What is required = Reproduce only this range: the line holding "click(733, 180)" through the last line of the data below, both included, exactly, with no pictures.

Supplied material =

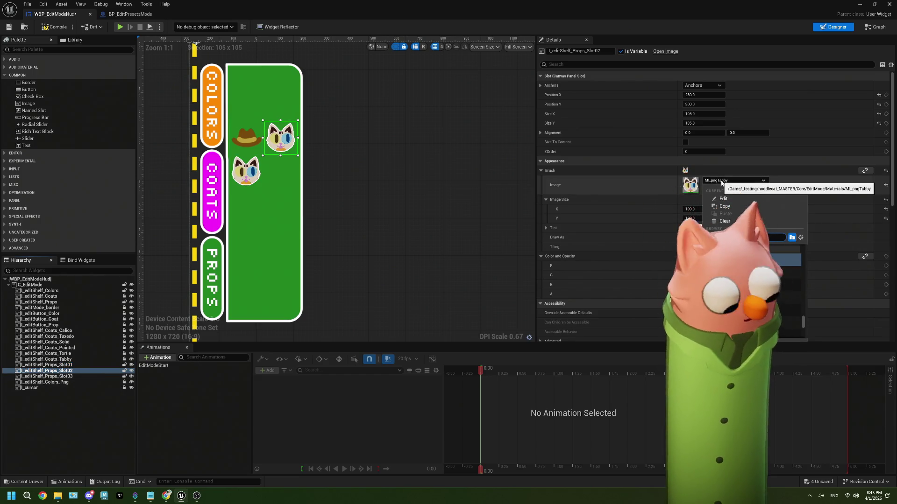
click(747, 261)
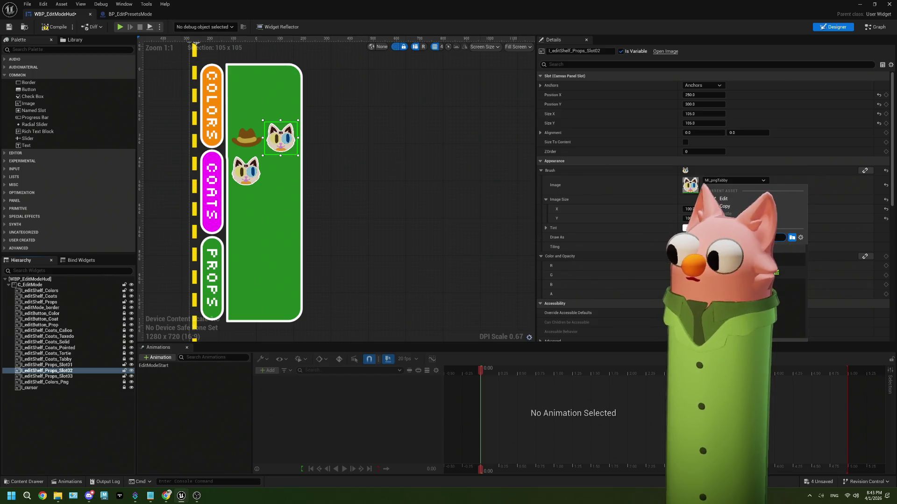
Step: Set Slot03's brush image to None and drag its colour alpha to 0
click(47, 376)
click(733, 180)
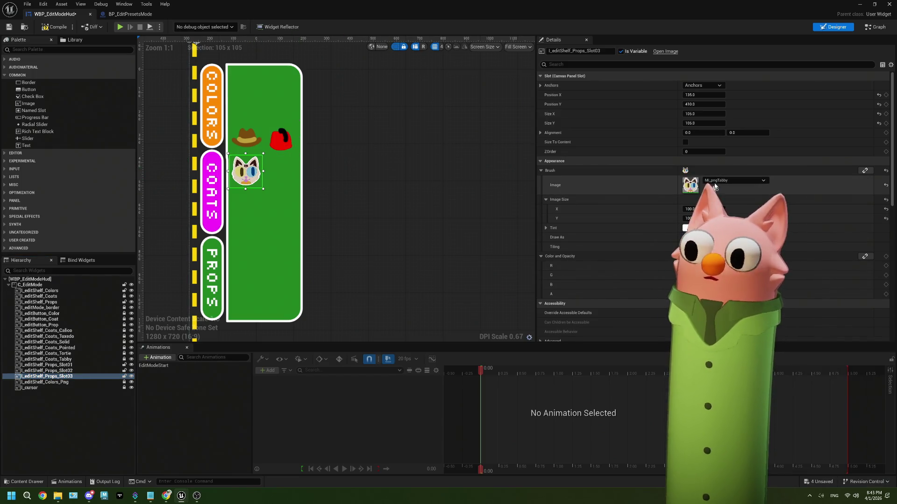
click(721, 223)
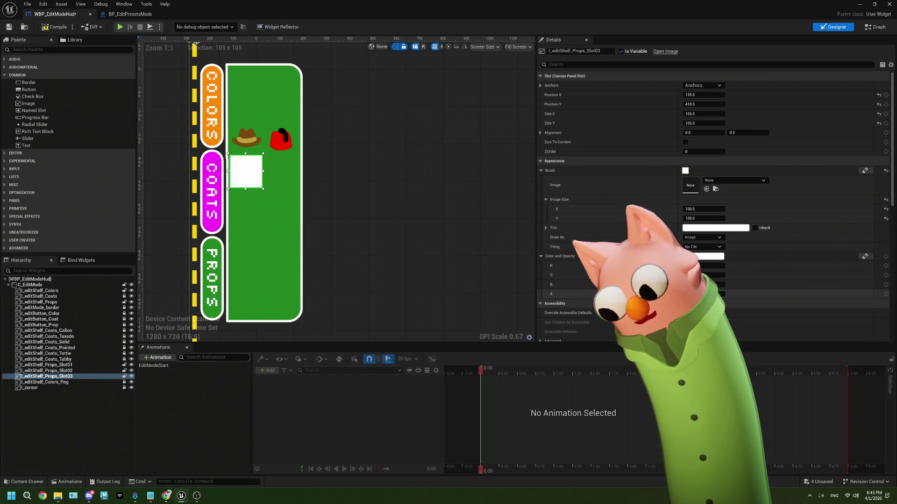
drag(710, 294, 682, 294)
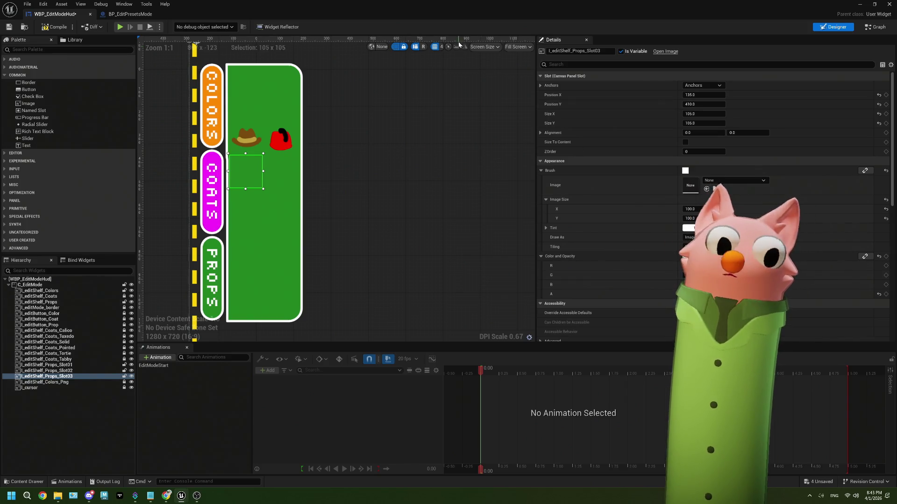
Step: Delete the empty I_editShelf_Props_Slot03, save the HUD widget, and go back to the level
click(55, 371)
click(57, 377)
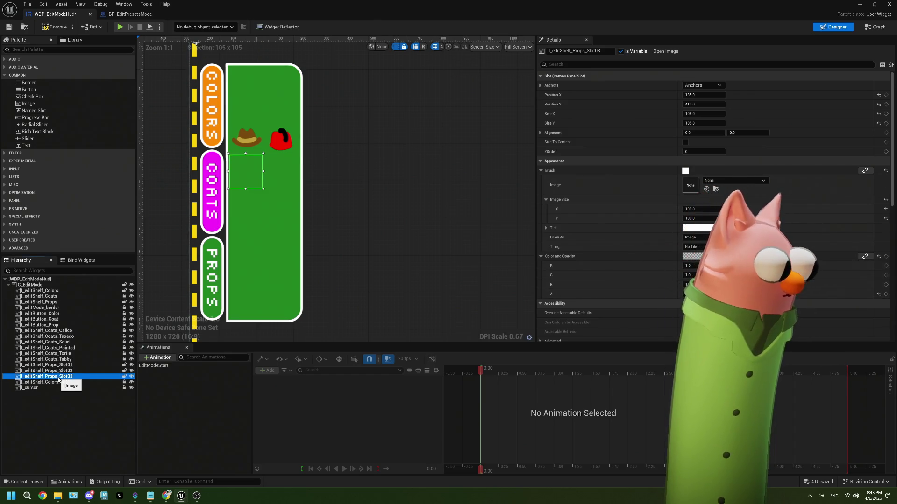
key(Delete)
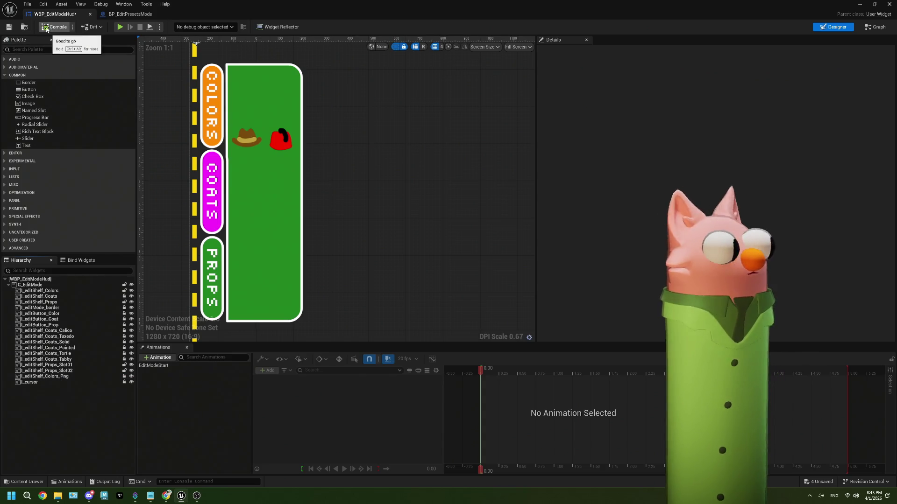
click(9, 26)
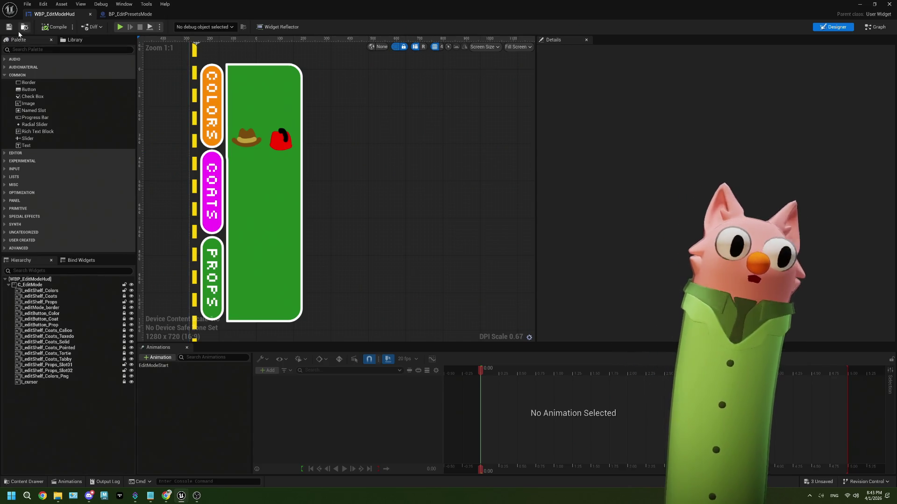
click(861, 4)
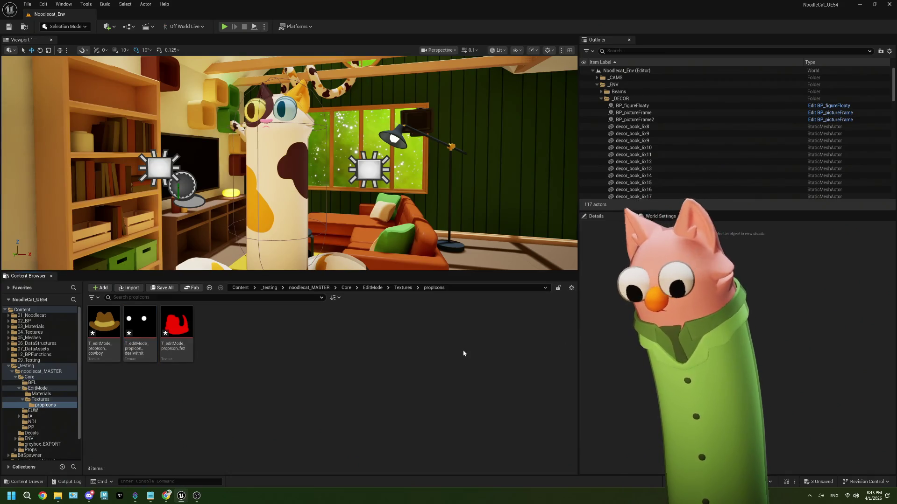
Step: Lower the splitter above the content browser so the level viewport grows taller
drag(416, 270, 417, 315)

Your response =
click(733, 180)
click(721, 223)
drag(710, 294, 682, 294)
Step: Delete the empty I_editShelf_Props_Slot03, save the HUD widget, and go back to the level
click(55, 371)
click(57, 377)
key(Delete)
click(9, 26)
click(861, 4)
Step: Lower the splitter above the content browser so the level viewport grows taller
drag(416, 270, 417, 315)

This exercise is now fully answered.